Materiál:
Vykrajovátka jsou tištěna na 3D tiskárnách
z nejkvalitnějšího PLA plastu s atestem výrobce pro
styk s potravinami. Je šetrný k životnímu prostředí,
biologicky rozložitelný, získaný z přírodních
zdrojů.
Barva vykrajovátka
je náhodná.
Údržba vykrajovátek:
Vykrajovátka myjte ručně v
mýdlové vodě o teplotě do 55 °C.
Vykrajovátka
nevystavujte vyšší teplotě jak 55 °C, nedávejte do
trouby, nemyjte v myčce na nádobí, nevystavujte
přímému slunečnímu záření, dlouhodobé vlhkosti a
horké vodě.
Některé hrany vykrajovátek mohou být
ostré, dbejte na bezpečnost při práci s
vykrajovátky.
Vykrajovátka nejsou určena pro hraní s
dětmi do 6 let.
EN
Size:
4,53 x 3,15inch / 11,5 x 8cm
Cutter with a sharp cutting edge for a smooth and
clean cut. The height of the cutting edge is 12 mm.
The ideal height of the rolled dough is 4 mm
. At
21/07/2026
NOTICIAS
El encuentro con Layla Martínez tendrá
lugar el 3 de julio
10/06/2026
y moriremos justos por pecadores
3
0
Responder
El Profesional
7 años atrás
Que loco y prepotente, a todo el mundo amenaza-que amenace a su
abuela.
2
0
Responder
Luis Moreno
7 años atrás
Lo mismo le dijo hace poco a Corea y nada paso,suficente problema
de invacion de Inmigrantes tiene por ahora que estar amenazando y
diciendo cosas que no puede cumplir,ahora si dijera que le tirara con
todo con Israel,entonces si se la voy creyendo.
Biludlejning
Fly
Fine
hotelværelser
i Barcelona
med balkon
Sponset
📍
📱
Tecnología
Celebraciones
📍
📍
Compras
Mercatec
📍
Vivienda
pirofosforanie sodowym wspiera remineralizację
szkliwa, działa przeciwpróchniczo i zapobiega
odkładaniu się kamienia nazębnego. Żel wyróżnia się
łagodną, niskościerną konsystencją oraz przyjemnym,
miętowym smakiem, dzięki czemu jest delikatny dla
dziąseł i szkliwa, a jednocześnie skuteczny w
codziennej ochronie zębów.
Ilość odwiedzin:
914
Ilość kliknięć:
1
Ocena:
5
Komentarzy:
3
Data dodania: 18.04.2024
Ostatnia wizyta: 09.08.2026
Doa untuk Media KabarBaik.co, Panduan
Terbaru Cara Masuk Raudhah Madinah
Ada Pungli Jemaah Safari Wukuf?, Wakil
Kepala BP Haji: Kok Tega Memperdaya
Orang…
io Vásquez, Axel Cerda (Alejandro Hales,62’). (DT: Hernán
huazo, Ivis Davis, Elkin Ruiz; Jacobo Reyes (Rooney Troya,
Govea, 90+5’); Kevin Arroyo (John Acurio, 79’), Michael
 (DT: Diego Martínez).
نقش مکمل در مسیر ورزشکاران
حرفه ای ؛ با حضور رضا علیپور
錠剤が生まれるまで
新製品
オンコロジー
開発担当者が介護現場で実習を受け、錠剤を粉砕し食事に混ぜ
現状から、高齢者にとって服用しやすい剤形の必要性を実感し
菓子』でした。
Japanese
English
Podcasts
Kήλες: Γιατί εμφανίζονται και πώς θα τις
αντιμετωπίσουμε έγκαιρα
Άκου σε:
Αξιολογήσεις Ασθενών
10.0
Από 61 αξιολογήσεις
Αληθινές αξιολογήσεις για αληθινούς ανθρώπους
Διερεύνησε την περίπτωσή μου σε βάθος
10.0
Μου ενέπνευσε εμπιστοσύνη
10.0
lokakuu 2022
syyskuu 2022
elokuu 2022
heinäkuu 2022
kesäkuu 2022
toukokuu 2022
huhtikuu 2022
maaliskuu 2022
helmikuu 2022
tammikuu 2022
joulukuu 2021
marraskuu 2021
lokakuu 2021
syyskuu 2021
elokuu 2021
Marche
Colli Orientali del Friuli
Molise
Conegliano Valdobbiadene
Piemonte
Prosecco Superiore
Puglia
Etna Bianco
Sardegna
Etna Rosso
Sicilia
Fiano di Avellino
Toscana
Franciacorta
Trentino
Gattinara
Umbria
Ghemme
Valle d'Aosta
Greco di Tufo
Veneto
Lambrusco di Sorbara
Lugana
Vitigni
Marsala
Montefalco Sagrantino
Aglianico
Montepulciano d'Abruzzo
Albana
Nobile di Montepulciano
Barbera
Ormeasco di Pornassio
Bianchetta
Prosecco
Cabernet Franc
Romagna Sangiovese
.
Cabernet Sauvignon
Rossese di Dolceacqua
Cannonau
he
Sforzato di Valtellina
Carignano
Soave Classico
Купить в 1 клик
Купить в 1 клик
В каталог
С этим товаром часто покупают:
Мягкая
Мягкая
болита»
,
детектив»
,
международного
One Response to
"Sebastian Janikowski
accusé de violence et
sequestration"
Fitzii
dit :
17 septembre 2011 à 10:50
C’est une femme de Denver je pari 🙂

***

- _Instructions to follow_
Output the entries above word for word.

- _Reply_
Materiál:
Vykrajovátka jsou tištěna na 3D tiskárnách
z nejkvalitnějšího PLA plastu s atestem výrobce pro
styk s potravinami. Je šetrný k životnímu prostředí,
biologicky rozložitelný, získaný z přírodních
zdrojů.
Barva vykrajovátka
je náhodná.
Údržba vykrajovátek:
Vykrajovátka myjte ručně v
mýdlové vodě o teplotě do 55 °C.
Vykrajovátka
nevystavujte vyšší teplotě jak 55 °C, nedávejte do
trouby, nemyjte v myčce na nádobí, nevystavujte
přímému slunečnímu záření, dlouhodobé vlhkosti a
horké vodě.
Některé hrany vykrajovátek mohou být
ostré, dbejte na bezpečnost při práci s
vykrajovátky.
Vykrajovátka nejsou určena pro hraní s
dětmi do 6 let.
EN
Size:
4,53 x 3,15inch / 11,5 x 8cm
Cutter with a sharp cutting edge for a smooth and
clean cut. The height of the cutting edge is 12 mm.
The ideal height of the rolled dough is 4 mm
. At
21/07/2026
NOTICIAS
El encuentro con Layla Martínez tendrá
lugar el 3 de julio
10/06/2026
y moriremos justos por pecadores
3
0
Responder
El Profesional
7 años atrás
Que loco y prepotente, a todo el mundo amenaza-que amenace a su
abuela.
2
0
Responder
Luis Moreno
7 años atrás
Lo mismo le dijo hace poco a Corea y nada paso,suficente problema
de invacion de Inmigrantes tiene por ahora que estar amenazando y
diciendo cosas que no puede cumplir,ahora si dijera que le tirara con
todo con Israel,entonces si se la voy creyendo.
Biludlejning
Fly
Fine
hotelværelser
i Barcelona
med balkon
Sponset
📍
📱
Tecnología
Celebraciones
📍
📍
Compras
Mercatec
📍
Vivienda
pirofosforanie sodowym wspiera remineralizację
szkliwa, działa przeciwpróchniczo i zapobiega
odkładaniu się kamienia nazębnego. Żel wyróżnia się
łagodną, niskościerną konsystencją oraz przyjemnym,
miętowym smakiem, dzięki czemu jest delikatny dla
dziąseł i szkliwa, a jednocześnie skuteczny w
codziennej ochronie zębów.
Ilość odwiedzin:
914
Ilość kliknięć:
1
Ocena:
5
Komentarzy:
3
Data dodania: 18.04.2024
Ostatnia wizyta: 09.08.2026
Doa untuk Media KabarBaik.co, Panduan
Terbaru Cara Masuk Raudhah Madinah
Ada Pungli Jemaah Safari Wukuf?, Wakil
Kepala BP Haji: Kok Tega Memperdaya
Orang…
io Vásquez, Axel Cerda (Alejandro Hales,62’). (DT: Hernán
huazo, Ivis Davis, Elkin Ruiz; Jacobo Reyes (Rooney Troya,
Govea, 90+5’); Kevin Arroyo (John Acurio, 79’), Michael
 (DT: Diego Martínez).
نقش مکمل در مسیر ورزشکاران
حرفه ای ؛ با حضور رضا علیپور
錠剤が生まれるまで
新製品
オンコロジー
開発担当者が介護現場で実習を受け、錠剤を粉砕し食事に混ぜ
現状から、高齢者にとって服用しやすい剤形の必要性を実感し
菓子』でした。
Japanese
English
Podcasts
Kήλες: Γιατί εμφανίζονται και πώς θα τις
αντιμετωπίσουμε έγκαιρα
Άκου σε:
Αξιολογήσεις Ασθενών
10.0
Από 61 αξιολογήσεις
Αληθινές αξιολογήσεις για αληθινούς ανθρώπους
Διερεύνησε την περίπτωσή μου σε βάθος
10.0
Μου ενέπνευσε εμπιστοσύνη
10.0
lokakuu 2022
syyskuu 2022
elokuu 2022
heinäkuu 2022
kesäkuu 2022
toukokuu 2022
huhtikuu 2022
maaliskuu 2022
helmikuu 2022
tammikuu 2022
joulukuu 2021
marraskuu 2021
lokakuu 2021
syyskuu 2021
elokuu 2021
Marche
Colli Orientali del Friuli
Molise
Conegliano Valdobbiadene
Piemonte
Prosecco Superiore
Puglia
Etna Bianco
Sardegna
Etna Rosso
Sicilia
Fiano di Avellino
Toscana
Franciacorta
Trentino
Gattinara
Umbria
Ghemme
Valle d'Aosta
Greco di Tufo
Veneto
Lambrusco di Sorbara
Lugana
Vitigni
Marsala
Montefalco Sagrantino
Aglianico
Montepulciano d'Abruzzo
Albana
Nobile di Montepulciano
Barbera
Ormeasco di Pornassio
Bianchetta
Prosecco
Cabernet Franc
Romagna Sangiovese
.
Cabernet Sauvignon
Rossese di Dolceacqua
Cannonau
he
Sforzato di Valtellina
Carignano
Soave Classico
Купить в 1 клик
Купить в 1 клик
В каталог
С этим товаром часто покупают:
Мягкая
Мягкая
болита»
,
детектив»
,
международного
One Response to
"Sebastian Janikowski
accusé de violence et
sequestration"
Fitzii
dit :
17 septembre 2011 à 10:50
C’est une femme de Denver je pari 🙂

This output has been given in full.